The origins of mammals on the Mediterranean islands as an indicator of early voyaging
Jean-Denis Vigne A.J. Ammerman & T. Davis (eds), Island Archaeology and the Origins of Seafaring in the Eastern Mediterranean, Eurasian Prehistory 10 (1-2) (2013): 45-56
Περίληψη (στα Αγγλικά)
This chapter aims to show how the progresses of biological knowledge allows archaeology to take advantage of the paleontological and archaeozoological documentation accumulated during the last 40 years on the islands, to increase its set of evidence – admittedly indirect – on the early seagoing in the Mediterranean.

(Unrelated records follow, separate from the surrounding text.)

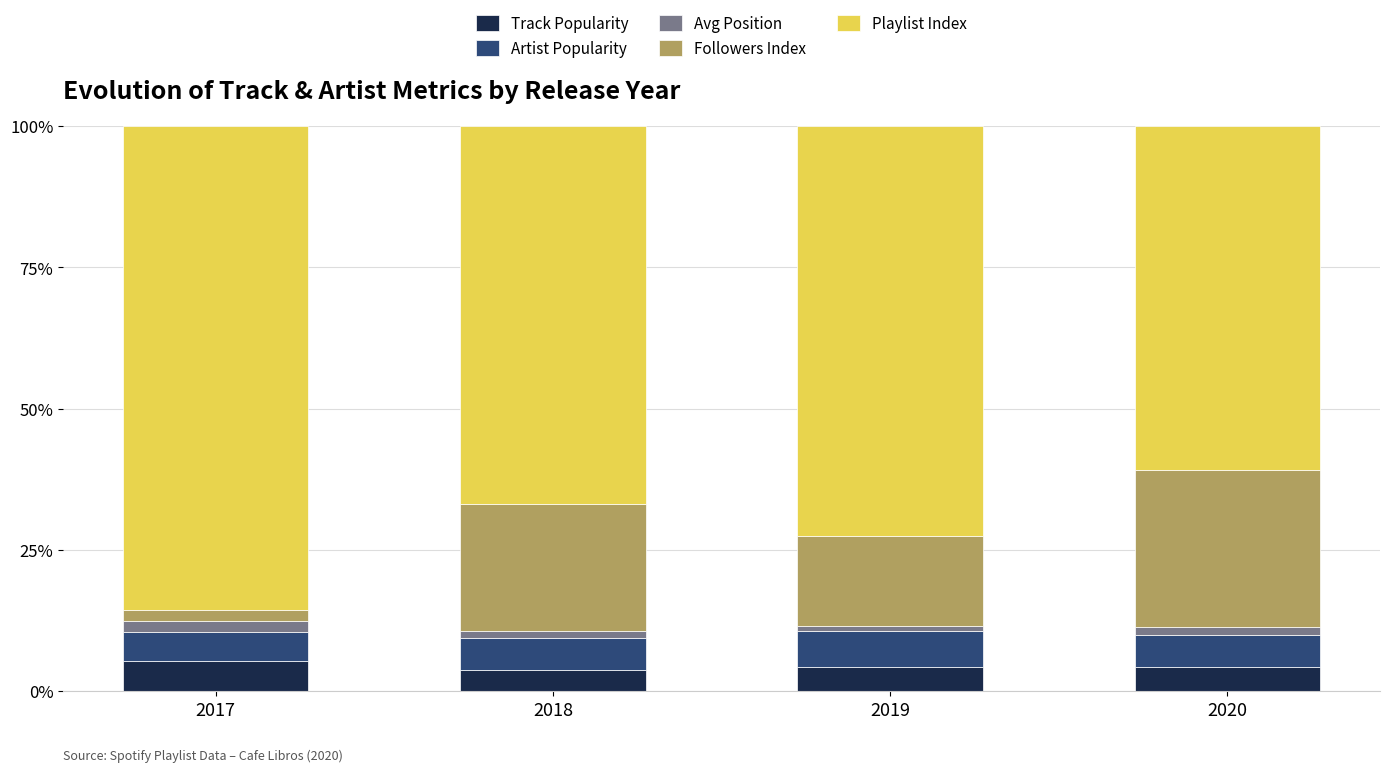

What is the maximum value for Track Popularity?

5.4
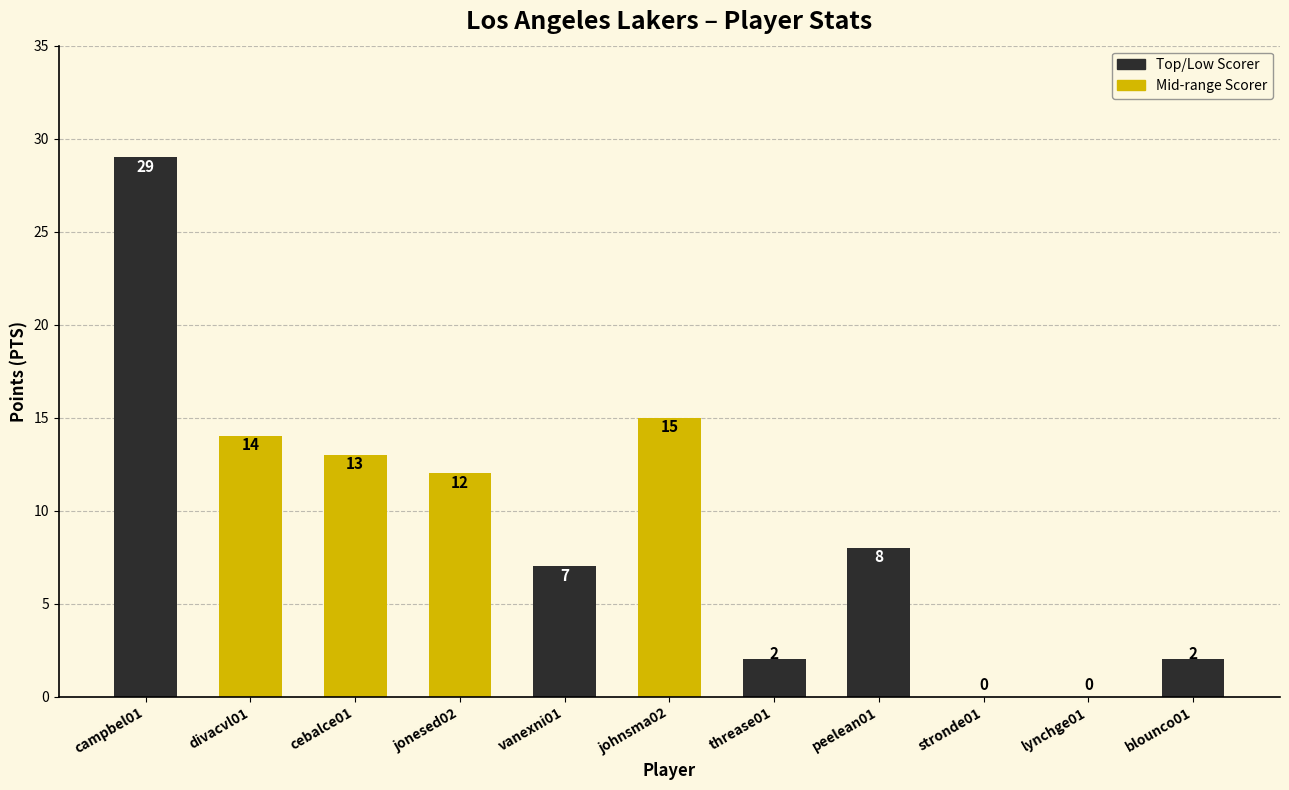

Approximately how many times larger is the value at johnsma02 compared to campbel01?

0.5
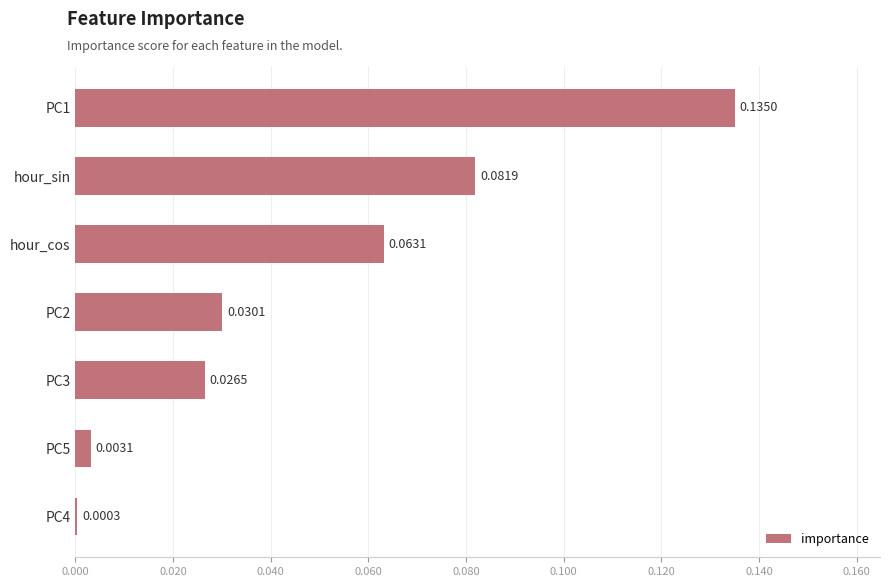

Between PC3 and PC2, which is larger?

PC2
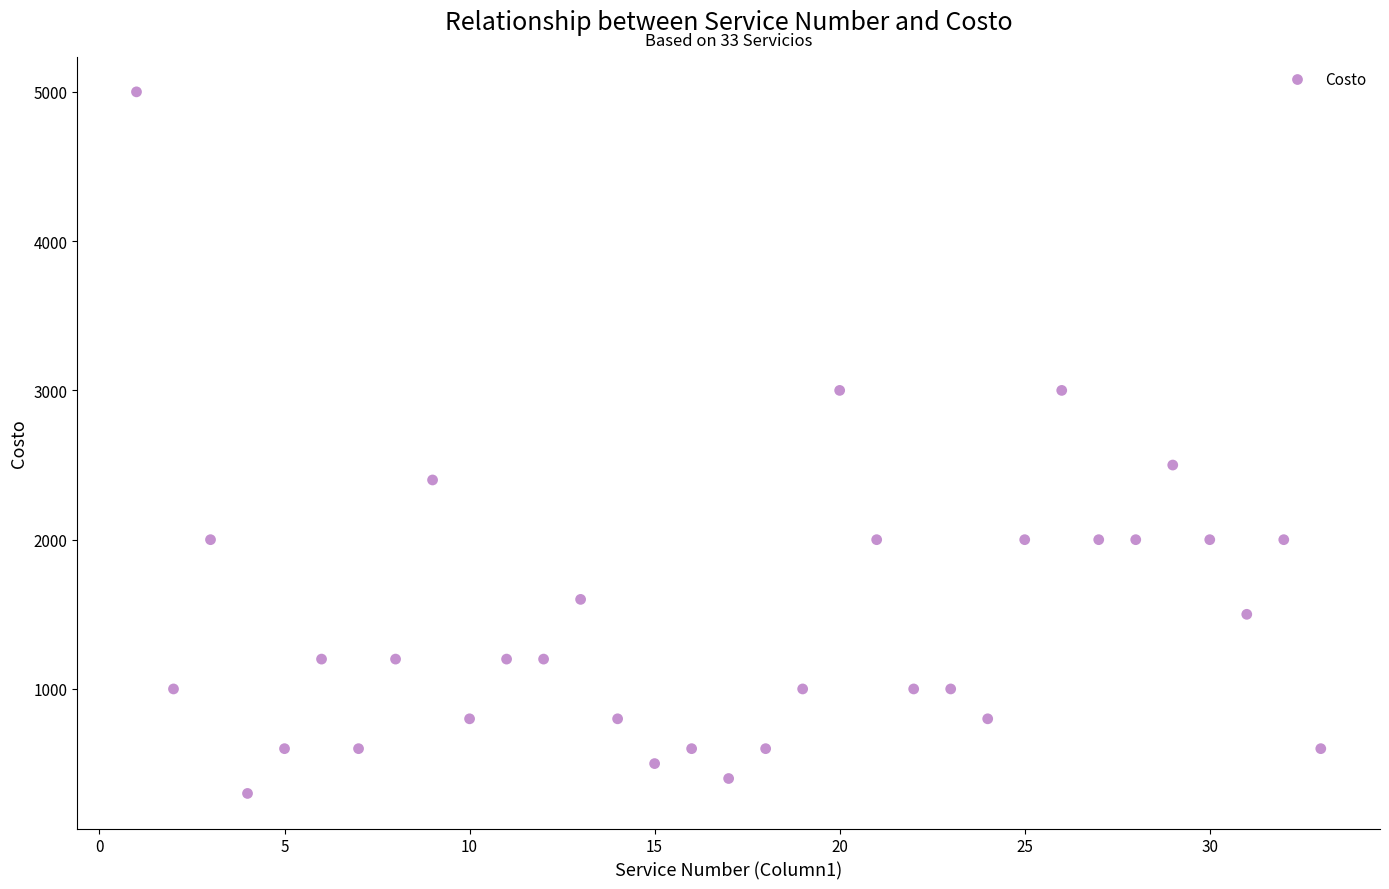

What is the range of Y values (max minus min)?

4700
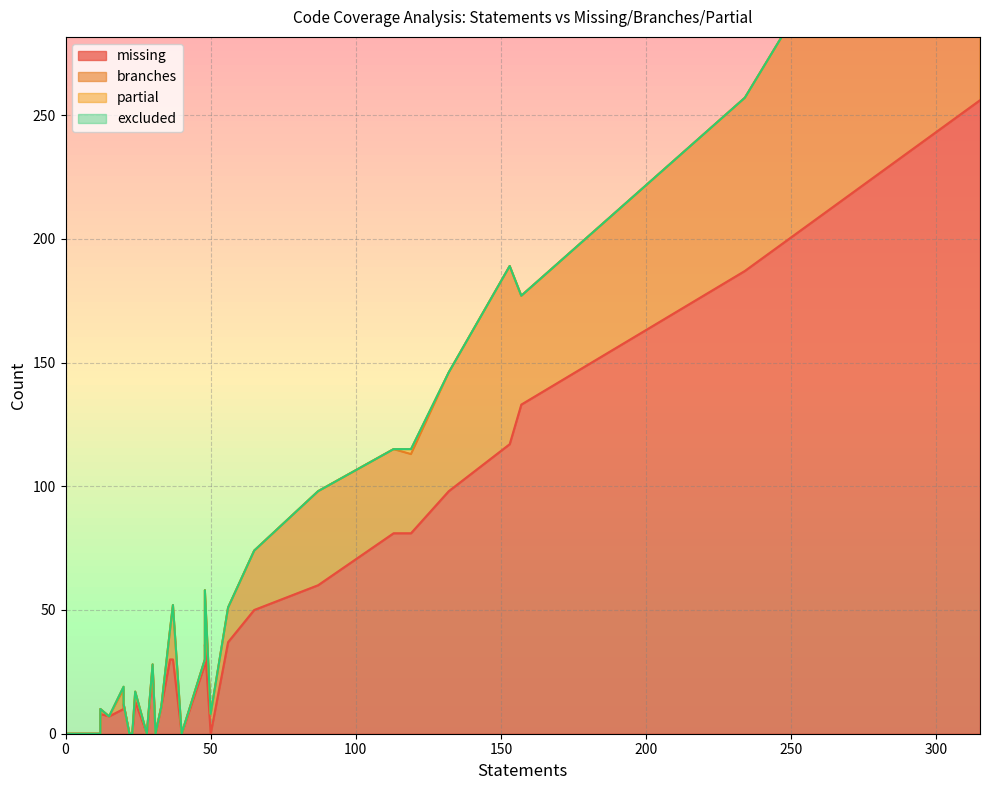

Which series has the largest range (max minus min)?

missing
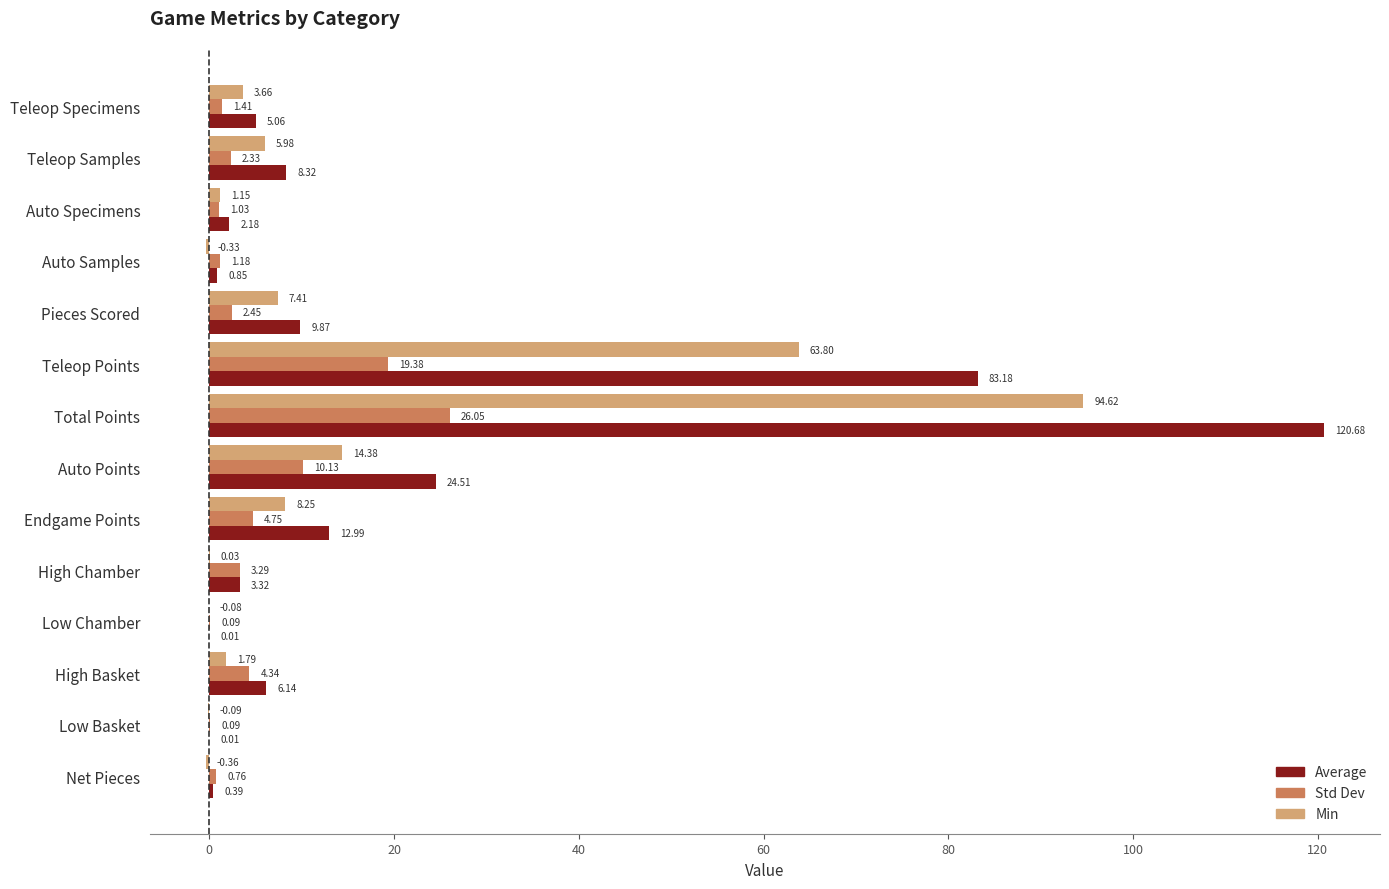

Which series changed the most between High Basket and Endgame Points?

Average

It presents a brief review of the geographical and paleogeographical frameworks as well as the basics of island biogeography and focuses on the different ways in which mammals were able to colonize remote islands. The review of the extinctions and immigrations of mammals since the Late Glacial on the five larger Mediterranean islands, which have stayed isolated since that time, highlights the major role that human beings played in the construction of modern mammalian communities on these islands. In turn, this phenomenon is a remarkable source of information for investigating early seafaring in the Mediterranean. Four main aspects of this subject are further developed: (1) there was little or no frequentation of these large islands during the Upper Palaeolithic suggesting that, for unknown reasons, voyaging started later in the Mediterranean than in South East Asia; (2) based on the introduction of early domesticates on the islands, fast improvements in voyaging skills are visible between the beginning of the first steps toward the Neolithic of the Eastern Mediterranean (11th millennium cal. BP) and its arrival in the Western Mediterranean (8th millennium cal. BP); (3) the colonization of the islands by the small mammals is a good proxy for measuring the intensity of early seafaring and the degree of sophistication of the architecture of early boats; (4) one of the major issues that the early voyagers had to resolve is the transportation of the ruminants, which cannot lay down tied at the bottom of a boat more longer than 3 to 4 hours, suggesting that boats were not only big and stable enough but already fast enough at the beginning of the Neolithic transition and rising the question, in turn, of whether or not sails were already in use at the time.